+++ Extrait fourni +++
J’ai travaillé entre autres avec Goicoecha, qui est une poterie basque. Elle est classée « Artisans du patrimoine » et travaille beaucoup à la main, les pots sont de très belle qualité. On a tendance à croire que des pots signés valent une demi-fortune. En fait non : le premier prix est de 5€, donc on peut vraiment se faire plaisir et faire plaisir avec de beaux objets. Cela faisait aussi partie de mon crédo : donner la possibilité aux gens d’accéder au luxe sans se ruiner. Finalement, le luxe, c’est quelque chose qui se définit en permanence, et je crois que, souvent, on se dit que le luxe est intouchable, alors qu’il y a des possibilités d’apporter du confort aux gens sans forcément trop dépenser.
Je travaille aussi avec Lexon, qui est une marque qui travaille elle-même avec des designers. J’ai une petite partie de leur gamme : ils font beaucoup d’enceintes, j’ai aussi un réveil qui reproduit la lumière du soleil. Leur objectif est de rendre le design le plus à portée de main possible.
+++ Données présentées +++
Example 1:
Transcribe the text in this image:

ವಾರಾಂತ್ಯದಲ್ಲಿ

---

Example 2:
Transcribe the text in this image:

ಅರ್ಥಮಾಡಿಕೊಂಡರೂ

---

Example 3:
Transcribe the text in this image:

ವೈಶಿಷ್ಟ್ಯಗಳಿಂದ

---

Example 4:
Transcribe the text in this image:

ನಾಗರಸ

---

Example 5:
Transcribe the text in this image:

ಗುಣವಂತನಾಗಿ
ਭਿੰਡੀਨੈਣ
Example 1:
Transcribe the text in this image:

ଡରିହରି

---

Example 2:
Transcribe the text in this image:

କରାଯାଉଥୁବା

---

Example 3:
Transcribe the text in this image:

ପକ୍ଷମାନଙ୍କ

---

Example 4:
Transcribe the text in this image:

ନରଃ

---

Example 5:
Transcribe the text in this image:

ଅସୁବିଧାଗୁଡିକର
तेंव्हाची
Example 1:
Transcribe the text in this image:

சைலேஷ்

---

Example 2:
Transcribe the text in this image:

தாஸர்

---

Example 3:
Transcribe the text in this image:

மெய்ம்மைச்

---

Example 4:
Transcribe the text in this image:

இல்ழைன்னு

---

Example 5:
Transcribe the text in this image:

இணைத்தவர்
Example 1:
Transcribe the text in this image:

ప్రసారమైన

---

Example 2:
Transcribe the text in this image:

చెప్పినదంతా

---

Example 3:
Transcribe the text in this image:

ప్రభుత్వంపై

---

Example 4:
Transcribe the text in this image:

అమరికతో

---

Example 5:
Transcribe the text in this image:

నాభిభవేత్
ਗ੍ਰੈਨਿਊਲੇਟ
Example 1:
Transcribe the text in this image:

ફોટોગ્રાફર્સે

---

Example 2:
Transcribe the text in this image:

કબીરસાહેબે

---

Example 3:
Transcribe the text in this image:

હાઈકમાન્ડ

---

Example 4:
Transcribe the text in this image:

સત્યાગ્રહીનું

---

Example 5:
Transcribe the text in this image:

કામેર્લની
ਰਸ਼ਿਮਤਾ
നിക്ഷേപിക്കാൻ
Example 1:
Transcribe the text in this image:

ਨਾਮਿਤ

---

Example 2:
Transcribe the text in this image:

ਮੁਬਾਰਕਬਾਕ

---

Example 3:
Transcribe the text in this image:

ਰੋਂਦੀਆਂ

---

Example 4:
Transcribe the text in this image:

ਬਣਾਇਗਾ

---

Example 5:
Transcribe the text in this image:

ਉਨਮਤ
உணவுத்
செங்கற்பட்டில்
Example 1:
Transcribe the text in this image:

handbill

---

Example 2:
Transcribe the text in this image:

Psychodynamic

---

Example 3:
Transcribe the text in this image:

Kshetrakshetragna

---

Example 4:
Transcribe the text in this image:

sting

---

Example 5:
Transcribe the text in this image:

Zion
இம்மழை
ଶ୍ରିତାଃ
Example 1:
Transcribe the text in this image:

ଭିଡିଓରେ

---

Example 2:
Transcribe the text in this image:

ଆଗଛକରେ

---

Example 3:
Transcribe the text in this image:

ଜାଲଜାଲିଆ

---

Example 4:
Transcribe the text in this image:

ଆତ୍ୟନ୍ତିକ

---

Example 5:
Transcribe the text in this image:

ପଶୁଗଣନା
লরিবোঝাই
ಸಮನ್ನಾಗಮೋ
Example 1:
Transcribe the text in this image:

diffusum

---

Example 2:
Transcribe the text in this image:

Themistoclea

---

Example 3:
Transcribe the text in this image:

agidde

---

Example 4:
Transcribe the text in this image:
+++
**Exercices:**
(a) Recopie l'extrait sur les marques entre « J’ai travaillé entre » et « forcément trop dépenser. », inclus, en changeant « pots » en « vases ».
(b) Écris la suite de l'extrait sur les marques, après sa dernière phrase.

**Réponses par exercice:**
(a)
J’ai travaillé entre autres avec Goicoecha, qui est une poterie basque. Elle est classée « Artisans du patrimoine » et travaille beaucoup à la main, les vases sont de très belle qualité. On a tendance à croire que des vases signés valent une demi-fortune. En fait non : le premier prix est de 5€, donc on peut vraiment se faire plaisir et faire plaisir avec de beaux objets. Cela faisait aussi partie de mon crédo : donner la possibilité aux gens d’accéder au luxe sans se ruiner. Finalement, le luxe, c’est quelque chose qui se définit en permanence, et je crois que, souvent, on se dit que le luxe est intouchable, alors qu’il y a des possibilités d’apporter du confort aux gens sans forcément trop dépenser.

(b)
Je collabore avec un artisan local, Florent DELEAS, qui travaille le bois. J’ai ici des luminaires, des tables basses, quelques petits animaux, des bougeoirs, des sapins (dont un grand en bois, magnifique), des portes-stylo. Il fabrique en fonction de ses inspirations. Tout ce qui est en bois est à découvrir et est à la vente.
Je travaille avec des marques comme Papier Tigre, qui est une marque qui plaît beaucoup. Je travaille également avec des marques d’autres pays, l’idée étant de trouver des éléments de qualité au meilleur prix. J’essaie le plus possible de rester en Europe. C’est le principe que je me suis fixé, avec des entreprises qui ont une éthique, avec le plus de papier recyclé possible quand je le peux, ou, sinon, des entreprises qui font partie de labels (je coupe un arbre, j’en plante un autre par exemple).
Que représente la lecture pour vous ?
Pour moi, la lecture fait partie intégrante du patrimoine. La lecture, c’est un moyen de s’évader, un moyen de s’enrichir, un moyen de réfléchir, un moyen aussi d’effacer les inégalités. Un moyen de briser les cases, les codes et je dirais que c’est indispensable.
Dans le cadre de ce contexte sanitaire, il y a eu tout un débat. J’entends parfaitement les mesures gouvernementales qui disent : la nourriture d’abord, le reste après. C’est tout à fait logique.
Toutefois, je pense que face à l’enfermement, la lecture est quand même un très bon moyen de se préserver psychologiquement et de maintenir la paix dans les foyers. Et puis, pouvoir « bouger dans sa tête », ça reste quand même assez primordial. La lecture est, à mon sens, une autre forme de nourriture : elle nourrit l’esprit.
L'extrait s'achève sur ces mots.